### [ABOUT THIS EXERCISE]
Lines in which "worn" appears should be pulled from the data below.

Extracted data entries
* * *

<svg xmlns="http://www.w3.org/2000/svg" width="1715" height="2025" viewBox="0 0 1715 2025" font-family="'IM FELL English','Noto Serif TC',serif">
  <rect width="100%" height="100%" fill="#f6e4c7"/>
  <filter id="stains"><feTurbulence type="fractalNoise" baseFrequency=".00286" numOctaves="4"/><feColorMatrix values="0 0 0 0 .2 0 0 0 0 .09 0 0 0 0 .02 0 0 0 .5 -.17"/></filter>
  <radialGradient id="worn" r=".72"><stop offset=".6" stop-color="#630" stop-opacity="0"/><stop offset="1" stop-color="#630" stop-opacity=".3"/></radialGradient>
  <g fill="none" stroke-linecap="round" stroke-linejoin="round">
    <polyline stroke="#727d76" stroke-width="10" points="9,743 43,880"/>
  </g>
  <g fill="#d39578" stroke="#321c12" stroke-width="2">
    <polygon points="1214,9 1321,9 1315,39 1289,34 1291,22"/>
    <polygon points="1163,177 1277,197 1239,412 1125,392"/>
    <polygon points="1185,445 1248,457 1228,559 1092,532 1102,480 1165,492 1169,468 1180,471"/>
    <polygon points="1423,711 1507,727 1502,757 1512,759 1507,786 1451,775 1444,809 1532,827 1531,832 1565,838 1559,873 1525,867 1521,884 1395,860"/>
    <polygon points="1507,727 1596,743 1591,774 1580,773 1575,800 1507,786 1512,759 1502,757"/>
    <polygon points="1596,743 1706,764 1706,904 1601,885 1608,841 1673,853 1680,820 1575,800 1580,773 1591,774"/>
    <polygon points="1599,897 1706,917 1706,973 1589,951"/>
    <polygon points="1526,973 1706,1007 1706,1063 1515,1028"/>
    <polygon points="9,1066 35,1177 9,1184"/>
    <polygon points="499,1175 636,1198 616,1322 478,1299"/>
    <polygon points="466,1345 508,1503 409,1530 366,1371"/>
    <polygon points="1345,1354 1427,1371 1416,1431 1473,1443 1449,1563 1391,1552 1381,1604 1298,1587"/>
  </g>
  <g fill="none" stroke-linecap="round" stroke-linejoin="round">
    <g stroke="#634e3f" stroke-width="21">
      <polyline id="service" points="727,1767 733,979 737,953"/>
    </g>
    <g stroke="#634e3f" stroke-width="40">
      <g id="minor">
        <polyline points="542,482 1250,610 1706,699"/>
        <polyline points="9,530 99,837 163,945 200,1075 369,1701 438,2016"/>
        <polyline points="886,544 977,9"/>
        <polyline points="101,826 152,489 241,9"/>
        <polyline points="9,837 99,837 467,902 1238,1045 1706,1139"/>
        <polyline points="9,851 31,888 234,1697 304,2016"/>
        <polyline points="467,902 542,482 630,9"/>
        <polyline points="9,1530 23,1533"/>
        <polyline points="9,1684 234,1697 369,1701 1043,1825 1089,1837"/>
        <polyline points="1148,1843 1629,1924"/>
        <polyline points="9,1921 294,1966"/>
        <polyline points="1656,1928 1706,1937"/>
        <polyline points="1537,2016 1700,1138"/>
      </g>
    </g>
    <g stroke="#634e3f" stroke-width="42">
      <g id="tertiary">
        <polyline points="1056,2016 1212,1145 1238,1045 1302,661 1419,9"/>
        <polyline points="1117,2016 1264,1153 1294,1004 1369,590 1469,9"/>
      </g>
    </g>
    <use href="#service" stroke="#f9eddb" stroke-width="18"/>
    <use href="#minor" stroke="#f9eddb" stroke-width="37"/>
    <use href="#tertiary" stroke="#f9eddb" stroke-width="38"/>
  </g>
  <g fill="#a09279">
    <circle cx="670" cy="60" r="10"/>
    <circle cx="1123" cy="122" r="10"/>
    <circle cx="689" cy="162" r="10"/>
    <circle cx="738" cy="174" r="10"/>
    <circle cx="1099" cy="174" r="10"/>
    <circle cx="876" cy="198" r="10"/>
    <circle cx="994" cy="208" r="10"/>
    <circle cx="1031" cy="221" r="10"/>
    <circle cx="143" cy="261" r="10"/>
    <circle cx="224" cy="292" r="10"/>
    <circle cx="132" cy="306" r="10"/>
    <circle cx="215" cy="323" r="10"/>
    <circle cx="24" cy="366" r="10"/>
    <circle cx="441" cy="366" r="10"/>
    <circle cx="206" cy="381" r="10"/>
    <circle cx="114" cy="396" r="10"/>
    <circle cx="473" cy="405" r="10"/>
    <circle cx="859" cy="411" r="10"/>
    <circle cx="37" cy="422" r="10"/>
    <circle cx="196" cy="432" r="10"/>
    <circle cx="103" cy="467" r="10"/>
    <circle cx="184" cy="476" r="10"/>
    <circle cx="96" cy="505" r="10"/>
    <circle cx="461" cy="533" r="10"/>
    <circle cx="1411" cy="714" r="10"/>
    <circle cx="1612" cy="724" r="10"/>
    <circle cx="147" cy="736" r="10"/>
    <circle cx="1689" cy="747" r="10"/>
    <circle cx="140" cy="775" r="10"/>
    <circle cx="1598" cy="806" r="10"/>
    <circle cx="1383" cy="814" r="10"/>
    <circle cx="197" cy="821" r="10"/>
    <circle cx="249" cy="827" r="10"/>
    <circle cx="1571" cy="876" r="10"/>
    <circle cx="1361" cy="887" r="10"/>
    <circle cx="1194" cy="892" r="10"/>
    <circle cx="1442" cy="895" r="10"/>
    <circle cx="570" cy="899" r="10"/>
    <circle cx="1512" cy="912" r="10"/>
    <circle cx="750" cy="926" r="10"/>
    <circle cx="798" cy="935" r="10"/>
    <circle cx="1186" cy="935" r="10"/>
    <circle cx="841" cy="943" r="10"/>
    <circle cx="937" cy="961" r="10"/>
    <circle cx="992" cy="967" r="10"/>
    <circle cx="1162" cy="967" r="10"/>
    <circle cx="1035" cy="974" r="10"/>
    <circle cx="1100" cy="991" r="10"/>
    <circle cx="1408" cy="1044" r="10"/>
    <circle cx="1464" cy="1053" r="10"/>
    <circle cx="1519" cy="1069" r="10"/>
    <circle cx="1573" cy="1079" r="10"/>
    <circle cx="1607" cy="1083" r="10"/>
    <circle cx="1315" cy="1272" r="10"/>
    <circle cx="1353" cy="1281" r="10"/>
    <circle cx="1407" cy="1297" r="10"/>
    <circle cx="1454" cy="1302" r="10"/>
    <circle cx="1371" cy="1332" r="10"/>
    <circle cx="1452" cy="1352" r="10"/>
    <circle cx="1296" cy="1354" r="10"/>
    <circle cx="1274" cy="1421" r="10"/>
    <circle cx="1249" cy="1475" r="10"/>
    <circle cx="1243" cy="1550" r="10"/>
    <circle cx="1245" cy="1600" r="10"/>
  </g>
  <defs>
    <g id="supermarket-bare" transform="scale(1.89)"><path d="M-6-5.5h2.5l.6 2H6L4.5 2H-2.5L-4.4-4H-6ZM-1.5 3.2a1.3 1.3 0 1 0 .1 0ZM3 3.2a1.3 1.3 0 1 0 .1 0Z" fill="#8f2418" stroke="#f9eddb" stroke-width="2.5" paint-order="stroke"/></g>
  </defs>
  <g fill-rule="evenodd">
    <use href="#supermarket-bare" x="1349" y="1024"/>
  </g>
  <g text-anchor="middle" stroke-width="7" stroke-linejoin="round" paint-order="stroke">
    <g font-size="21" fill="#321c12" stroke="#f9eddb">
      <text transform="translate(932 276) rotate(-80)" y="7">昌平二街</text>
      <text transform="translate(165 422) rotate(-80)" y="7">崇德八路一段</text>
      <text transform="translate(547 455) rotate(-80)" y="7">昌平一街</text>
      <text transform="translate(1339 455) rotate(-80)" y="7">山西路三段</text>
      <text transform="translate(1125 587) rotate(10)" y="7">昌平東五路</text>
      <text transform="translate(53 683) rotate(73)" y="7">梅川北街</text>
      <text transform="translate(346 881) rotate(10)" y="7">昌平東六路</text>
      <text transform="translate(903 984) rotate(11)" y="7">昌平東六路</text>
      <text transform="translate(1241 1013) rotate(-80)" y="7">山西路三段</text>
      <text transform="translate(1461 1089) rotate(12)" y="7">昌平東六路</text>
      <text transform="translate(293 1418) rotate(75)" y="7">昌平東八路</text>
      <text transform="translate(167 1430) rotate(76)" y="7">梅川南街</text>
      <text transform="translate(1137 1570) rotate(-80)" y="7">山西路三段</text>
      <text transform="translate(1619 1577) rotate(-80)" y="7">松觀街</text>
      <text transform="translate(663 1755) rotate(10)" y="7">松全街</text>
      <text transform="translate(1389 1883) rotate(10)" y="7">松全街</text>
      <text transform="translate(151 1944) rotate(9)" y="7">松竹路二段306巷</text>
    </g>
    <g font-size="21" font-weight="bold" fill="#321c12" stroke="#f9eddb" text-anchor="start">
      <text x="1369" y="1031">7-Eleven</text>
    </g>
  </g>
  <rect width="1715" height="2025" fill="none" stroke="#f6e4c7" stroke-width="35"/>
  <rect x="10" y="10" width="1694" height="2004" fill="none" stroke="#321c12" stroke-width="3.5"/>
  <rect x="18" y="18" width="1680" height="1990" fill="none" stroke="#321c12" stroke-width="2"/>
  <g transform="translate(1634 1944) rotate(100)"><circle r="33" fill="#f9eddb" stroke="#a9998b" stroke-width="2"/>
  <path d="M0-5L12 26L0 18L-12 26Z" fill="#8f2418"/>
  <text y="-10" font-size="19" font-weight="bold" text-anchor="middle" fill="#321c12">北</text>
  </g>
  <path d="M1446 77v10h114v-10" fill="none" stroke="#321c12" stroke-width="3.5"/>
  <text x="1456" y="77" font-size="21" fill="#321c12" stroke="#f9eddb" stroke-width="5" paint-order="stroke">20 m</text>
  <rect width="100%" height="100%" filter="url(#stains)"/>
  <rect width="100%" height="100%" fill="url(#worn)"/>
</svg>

* * *

### [ANSWER FOR THIS EXERCISE]
  <radialGradient id="worn" r=".72"><stop offset=".6" stop-color="#630" stop-opacity="0"/><stop offset="1" stop-color="#630" stop-opacity=".3"/></radialGradient>
  <rect width="100%" height="100%" fill="url(#worn)"/>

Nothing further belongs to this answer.